The histogram bars are sometimes drawn in such a way that the
vertical percentile bar is somewhat confusing, especially if the
values are whole numbers (we hope to improve this in future versions).
For this reason, you might want to know the exact values of the
percentile boundaries. This information can can be gathered by
looking at the text view for the histogram. Toward the bottom
of the text view in the above example is the following:

The percentile bar shown will be that that is closest
to that requested, but not over it. Thus, if you requested a percentile
of 0.05, and if a percentile bar might be placed at 0.043 (left,
below), but moving it one increment higher would include enough
values to increase the percentile to 0.051 (right, below), then
the percentile bar shown will be 0.043.
Other analyses that Mesquite can do
The examples given about used the
Genesis package in Mesquite to simulate the evolution of characters
under a specified model of DNA evolution, and up the branches of
the current tree on the screen. Many more sorts of analyses can
be done, using different sources of characters other than simulated
DNA data, different sources of trees other than the current tree
on the screen, and different calculations by other programs.

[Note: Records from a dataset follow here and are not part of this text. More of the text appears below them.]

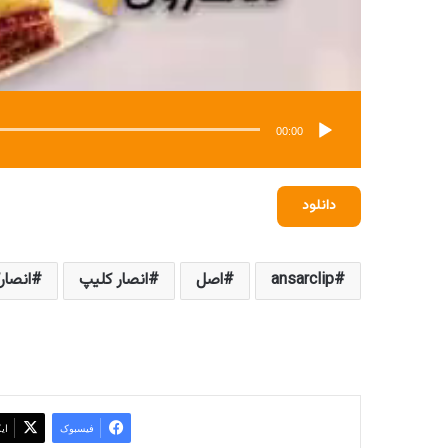
00:00
دانلود
ansarclip
اصل
انصار کلیپ
انصار
فیسبوک
ای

Some of the different sources of character matrices
include:
- Simulators that evolve data other than DNA data, including
continuously valued data.
- Random modifications of existing matrices, including by non-parametric
resampling (as used in classic bootstrap methods), random reshuffling
of data, and jackknifing.
Some of the different sources of trees include:
- Simulations using markovian models of speciation
- Coalescence simulations of gene trees
- Modifications of an existing tree by random modification of
branch lengths
- Modifications of an existing tree by randomly pruning a fraction
of the taxa or by randomly adding taxa
- Randomly sampled trees among all possible trees
- Trees generated by randomly reshuffling taxa at their tips
References
Shull, V., A.P. Vogler, M.D. Baker, D.R. Maddison, and P.M. Hammond.
2001. Sequence alignment of 18S ribosomal RNA and the basal relationships
of adephagan beetles: Evidence for monophyly of aquatic families
and the placement of Trachypachidae. Systematic Biology, 50:945-969.